▶ _Text passage_:
After announcing his plan online Friday, some social-media users questioned Mr. Jaitly as to why he would have staff work on a project over the Thanksgiving weekend for no obvious purpose. Mr. Jaitly said his staff are salaried employees and are under no obligation to work on the project.

“Nobody was asked to do this,” he said. “People got energized.”

Zain Manji, co-founder at Lazer Technologies, which also builds apps and other digital products for clients, told The Globe Friday that his team is launching a similar hackathon.

“It’s voluntary by us and over the weekend – like a hackathon project,” he said in an e-mail. “Purely to show that, professionally speaking, an app like this should not cost as much as it did, and for the government to please consider other avenues or do more due diligence in the future.”

Mr. Manji and Mr. Jaitly spoke by phone Friday about potentially co-ordinating their efforts. They are both planning for their work to be open source, meaning it will be publicly accessible for free.

Mr. Jaitly said other Canadian tech-company leaders have reached out to him about a potential collaboration.

“I think the [Canadian technology] ecosystem is taking a look at this and saying ‘Hey, we can run this as an open source project,’” he said. “Team up together, community driven, and say, ‘Hey, government, stop wasting our money.’”

ArriveCan was designed as a tool for travellers to upload their mandatory health information in relation to COVID-19 measures. It was expanded to allow users to answer customs and immigration questions up to 72 hours before flying into Canada.

While the government has announced that use of the app is no longer mandatory as of Sept. 30, it will continue to exist as a voluntary option.

A Globe and Mail analysis of federal contracts related to the ArriveCan app found that in addition to the higher price tag, the company that received the most federal work on the app – GCstrategies – has fewer than five employees. The Ottawa-area company told The Globe it is working with more than a dozen federal departments and delivers on its contracts through the use of more than 75 subcontractors. Neither the company nor the government will reveal the identity of the subcontractors, saying it is confidential third-party information.

Several tech leaders have told The Globe they question why the government would turn to such a company, rather than working directly with a Canadian firm that specializes in building apps.

The Globe reported Thursday that several Canadian tech leaders with experience building apps for major corporate clients said the $54-million price tag is outrageous and that most apps are built for less than $1-million.

Conservative MPs raised the tech leaders’ concerns about the app’s cost on several occasions during Friday’s Question Period in the House of Commons.

“What Canadians need is an about face from the Liberal government on its wasting of Canadian tax dollars, like it did on the $54-million ArriveCan app that tech experts are confounded by it costing more than a low seven figures at worst,” said Conservative MP Michael Barrett. “If Canadian tech experts do not know why it spent this much money, what we want to know, what Canadians want to know, is which Liberal insiders got rich on these contracts?”

Answering on behalf of the government, Liberal MP Anthony Housefather, who is parliamentary secretary to the Minister of Public Services and Procurement, defended the spending and said the cost covered a range of expenses.

“I will make no apology for an app that saved the lives of tens of thousands of Canadians. This was part of a global health strategy in order to protect Canadians,” he said. “Where the honourable member insinuated the price was entirely related to developing the app, that price related to development, accessibility, support, maintenance and multiple different contracts. It was not related just to the development of the app.”

NDP Leader Jagmeet Singh issued a statement on Twitter Friday describing the $54-million price tag as “beyond outrageous.”

“Where did the $54 million money go? And most importantly who profited from it?” he asked.

▶ _Complete the following_:
1. List every person named in the ArriveCan app article.
2. Extract the ArriveCan app article word for word, from "A Globe and" up to and including "confidential third-party information.".

▶ _Provided material_:
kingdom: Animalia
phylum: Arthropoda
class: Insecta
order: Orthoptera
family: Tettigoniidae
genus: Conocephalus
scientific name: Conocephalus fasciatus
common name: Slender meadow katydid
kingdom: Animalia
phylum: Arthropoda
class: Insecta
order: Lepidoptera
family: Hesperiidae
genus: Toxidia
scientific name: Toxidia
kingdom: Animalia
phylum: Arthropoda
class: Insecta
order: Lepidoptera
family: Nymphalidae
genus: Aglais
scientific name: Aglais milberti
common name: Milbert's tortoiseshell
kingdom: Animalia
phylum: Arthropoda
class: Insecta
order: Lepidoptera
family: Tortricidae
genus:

▶ _Task-by-task answers_:
1. Mr. Jaitly, Zain Manji, Michael Barrett, Anthony Housefather, Jagmeet Singh

2.
A Globe and Mail analysis of federal contracts related to the ArriveCan app found that in addition to the higher price tag, the company that received the most federal work on the app – GCstrategies – has fewer than five employees. The Ottawa-area company told The Globe it is working with more than a dozen federal departments and delivers on its contracts through the use of more than 75 subcontractors. Neither the company nor the government will reveal the identity of the subcontractors, saying it is confidential third-party information.